Ah, Playing With Fire: the finest moment from one of the finest groups of all-time. Playing With Fire is superb because Spacemen 3 prior to this album had spent six or so years on the same set of songs. Everything from their earliest demos to seminal album The Perfect Prescription featured the same songs done and re-done over again. After laying down the definitive versions of those songs though, the duo went back to the studio with a very different approach than the one that had produced the preceding record. What they created was an absolute masterpiece that defines the band: able to lift from so much that came before and really make it something that is uniquely theirs.
Fans of Spacemen 3 might know that The Perfect Prescription almost was much different than it ended up, and the original album was a polished, heavily produced beast (this original version was released in the mid-2000s as Forged Prescriptions. The band opted to strip-down the album towards the end to ensure it was a better representation of their live sound. But that didn't happen on Playing With Fire, and the production ends up being one of the highlights of the record. It allowed for layers of guitars on the quieter tracks like "Come Down Softly To My Soul" and beautiful vocal overdubs on "Honey." Yet with all the production put into it, the most amazing thing about the album is how stripped down it is.
Just listen to "I Believe It." The song has an organ and a flute and tambourine...and then just a light guitar at the end. It is a good indicator of how Spacemen 3 like to experiment: with less and less and less. Previous Spacemen 3 songs and albums were definitively indebted to the sound and song structure of old blues songs...but there is very little traditional song structure on this album (possibly due to Sonic Boom's penning of the majority of the songs...J Spaceman's tracks still fit that mold to a degree). "Revolution" rocks hard on one chord for the majority of the time. "Suicide" is ten minutes of two chords and is absolutely brilliant throughout. The whole album really features so little going on, yet everything that makes up every song is so effective, it works beautifully.

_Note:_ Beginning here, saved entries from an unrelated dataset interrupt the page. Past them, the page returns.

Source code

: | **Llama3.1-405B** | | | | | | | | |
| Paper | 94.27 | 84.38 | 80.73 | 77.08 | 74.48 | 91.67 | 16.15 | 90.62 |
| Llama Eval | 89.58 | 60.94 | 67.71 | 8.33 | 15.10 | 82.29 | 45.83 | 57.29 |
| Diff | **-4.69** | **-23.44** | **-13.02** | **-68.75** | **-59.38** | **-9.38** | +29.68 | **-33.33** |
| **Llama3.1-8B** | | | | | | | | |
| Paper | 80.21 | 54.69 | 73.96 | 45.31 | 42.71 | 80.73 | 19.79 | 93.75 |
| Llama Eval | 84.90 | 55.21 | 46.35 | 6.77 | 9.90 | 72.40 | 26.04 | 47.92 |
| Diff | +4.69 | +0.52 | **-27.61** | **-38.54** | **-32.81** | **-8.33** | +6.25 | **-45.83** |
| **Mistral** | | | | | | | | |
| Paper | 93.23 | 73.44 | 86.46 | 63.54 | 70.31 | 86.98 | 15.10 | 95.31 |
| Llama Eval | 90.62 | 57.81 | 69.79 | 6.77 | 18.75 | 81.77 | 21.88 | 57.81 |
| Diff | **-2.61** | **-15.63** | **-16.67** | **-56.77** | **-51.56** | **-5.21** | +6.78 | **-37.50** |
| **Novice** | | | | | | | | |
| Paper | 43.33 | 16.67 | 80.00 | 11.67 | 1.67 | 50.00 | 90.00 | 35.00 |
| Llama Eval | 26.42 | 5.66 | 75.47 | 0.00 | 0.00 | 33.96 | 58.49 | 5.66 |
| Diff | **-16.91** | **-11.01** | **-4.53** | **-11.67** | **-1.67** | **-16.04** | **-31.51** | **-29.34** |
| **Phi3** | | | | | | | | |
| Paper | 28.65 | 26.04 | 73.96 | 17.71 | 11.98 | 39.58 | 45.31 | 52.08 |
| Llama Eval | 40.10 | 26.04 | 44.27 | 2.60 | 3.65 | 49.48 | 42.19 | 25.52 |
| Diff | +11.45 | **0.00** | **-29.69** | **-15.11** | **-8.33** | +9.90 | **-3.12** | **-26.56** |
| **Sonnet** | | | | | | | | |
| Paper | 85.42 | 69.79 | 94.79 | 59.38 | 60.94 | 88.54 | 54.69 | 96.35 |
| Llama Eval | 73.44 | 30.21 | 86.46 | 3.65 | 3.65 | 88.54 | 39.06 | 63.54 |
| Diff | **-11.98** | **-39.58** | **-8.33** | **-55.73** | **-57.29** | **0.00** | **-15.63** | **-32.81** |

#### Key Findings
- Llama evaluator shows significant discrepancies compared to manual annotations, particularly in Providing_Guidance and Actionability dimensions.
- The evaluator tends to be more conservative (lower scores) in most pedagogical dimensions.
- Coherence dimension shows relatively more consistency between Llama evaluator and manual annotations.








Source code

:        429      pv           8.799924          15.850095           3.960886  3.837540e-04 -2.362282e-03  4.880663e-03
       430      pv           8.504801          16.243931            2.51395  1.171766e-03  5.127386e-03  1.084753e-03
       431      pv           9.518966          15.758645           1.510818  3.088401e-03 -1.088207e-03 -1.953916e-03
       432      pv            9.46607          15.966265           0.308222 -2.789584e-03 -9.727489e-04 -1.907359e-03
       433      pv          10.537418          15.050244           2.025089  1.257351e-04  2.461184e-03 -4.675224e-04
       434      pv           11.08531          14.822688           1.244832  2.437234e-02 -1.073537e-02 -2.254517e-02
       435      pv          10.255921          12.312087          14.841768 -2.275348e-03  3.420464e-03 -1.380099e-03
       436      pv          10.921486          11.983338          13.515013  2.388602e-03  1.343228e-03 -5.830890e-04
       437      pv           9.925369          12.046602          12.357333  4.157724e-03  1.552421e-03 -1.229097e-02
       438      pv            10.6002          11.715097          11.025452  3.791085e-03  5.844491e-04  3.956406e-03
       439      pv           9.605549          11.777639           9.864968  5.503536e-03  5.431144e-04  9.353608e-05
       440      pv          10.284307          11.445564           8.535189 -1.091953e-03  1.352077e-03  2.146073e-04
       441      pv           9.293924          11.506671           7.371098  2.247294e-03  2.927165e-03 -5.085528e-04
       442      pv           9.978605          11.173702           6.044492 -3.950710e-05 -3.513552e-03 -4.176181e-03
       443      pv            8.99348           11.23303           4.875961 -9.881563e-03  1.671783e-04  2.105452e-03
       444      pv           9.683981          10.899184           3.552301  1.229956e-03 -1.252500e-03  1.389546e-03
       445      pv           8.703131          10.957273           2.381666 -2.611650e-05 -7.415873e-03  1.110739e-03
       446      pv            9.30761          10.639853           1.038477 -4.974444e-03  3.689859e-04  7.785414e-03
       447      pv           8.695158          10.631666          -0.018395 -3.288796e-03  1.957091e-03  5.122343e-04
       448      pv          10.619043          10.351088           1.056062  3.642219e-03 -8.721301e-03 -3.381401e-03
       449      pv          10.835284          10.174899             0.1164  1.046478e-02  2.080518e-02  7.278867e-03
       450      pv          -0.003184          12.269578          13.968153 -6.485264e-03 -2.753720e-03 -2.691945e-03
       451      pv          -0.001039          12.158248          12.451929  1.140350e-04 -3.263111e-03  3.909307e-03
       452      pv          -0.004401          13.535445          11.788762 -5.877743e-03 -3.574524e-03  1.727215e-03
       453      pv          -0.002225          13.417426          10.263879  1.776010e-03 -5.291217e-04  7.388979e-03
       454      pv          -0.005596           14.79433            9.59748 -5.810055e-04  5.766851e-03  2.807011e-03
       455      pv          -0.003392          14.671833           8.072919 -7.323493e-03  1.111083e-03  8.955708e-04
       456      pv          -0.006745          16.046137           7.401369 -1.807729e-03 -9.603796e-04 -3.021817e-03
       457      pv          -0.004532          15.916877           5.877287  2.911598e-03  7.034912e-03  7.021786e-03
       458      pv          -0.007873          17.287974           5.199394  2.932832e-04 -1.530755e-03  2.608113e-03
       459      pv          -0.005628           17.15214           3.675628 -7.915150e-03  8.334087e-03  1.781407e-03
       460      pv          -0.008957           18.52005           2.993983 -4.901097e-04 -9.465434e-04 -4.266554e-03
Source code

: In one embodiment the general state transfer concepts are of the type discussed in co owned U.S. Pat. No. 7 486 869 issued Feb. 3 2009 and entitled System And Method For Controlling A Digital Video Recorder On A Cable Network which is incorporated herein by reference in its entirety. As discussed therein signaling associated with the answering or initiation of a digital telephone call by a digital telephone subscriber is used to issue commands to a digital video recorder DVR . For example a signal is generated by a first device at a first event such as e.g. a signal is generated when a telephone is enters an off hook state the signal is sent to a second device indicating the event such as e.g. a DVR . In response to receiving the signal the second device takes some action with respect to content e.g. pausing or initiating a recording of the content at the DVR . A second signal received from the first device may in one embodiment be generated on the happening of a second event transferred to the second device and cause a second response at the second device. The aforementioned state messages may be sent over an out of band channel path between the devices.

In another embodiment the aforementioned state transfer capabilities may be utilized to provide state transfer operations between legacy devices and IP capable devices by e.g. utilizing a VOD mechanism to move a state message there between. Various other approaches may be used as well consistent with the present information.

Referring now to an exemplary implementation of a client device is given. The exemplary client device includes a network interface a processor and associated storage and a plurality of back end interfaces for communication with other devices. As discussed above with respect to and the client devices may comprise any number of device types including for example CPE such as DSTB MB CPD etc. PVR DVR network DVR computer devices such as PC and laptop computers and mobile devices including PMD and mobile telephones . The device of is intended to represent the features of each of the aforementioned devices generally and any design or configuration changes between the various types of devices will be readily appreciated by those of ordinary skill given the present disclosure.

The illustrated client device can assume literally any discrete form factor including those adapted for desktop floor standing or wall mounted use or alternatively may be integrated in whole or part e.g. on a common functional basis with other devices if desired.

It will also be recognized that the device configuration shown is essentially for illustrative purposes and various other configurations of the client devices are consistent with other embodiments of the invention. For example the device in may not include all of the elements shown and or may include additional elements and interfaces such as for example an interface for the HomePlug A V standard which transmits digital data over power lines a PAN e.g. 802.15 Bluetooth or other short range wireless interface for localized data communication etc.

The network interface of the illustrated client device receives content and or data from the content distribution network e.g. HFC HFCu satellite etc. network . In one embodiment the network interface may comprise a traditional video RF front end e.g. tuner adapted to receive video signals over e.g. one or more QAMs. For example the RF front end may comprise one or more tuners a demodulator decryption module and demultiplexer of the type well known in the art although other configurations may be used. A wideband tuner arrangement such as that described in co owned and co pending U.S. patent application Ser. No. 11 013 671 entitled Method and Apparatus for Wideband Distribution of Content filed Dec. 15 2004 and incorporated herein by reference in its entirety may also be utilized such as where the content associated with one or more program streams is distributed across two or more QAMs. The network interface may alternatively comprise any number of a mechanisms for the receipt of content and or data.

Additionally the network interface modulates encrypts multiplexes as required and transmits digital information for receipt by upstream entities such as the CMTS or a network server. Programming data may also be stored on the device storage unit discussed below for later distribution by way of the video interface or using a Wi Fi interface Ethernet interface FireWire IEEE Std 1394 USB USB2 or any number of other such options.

Of course, there is a lot regrettable about the album. For one thing, the live version of "Suicide" from Performance is better and is absolutely astonishing, kind of lessening the effect of the album version (I've included it in the download below). In addition, this is the beginning of the end for the band: where the two lead songwriters/singers began to fade as friends and as working partners. They'd release one more album before breaking up. But the music they produced is indisputably brilliant, and never was that more the case than on Playing With Fire.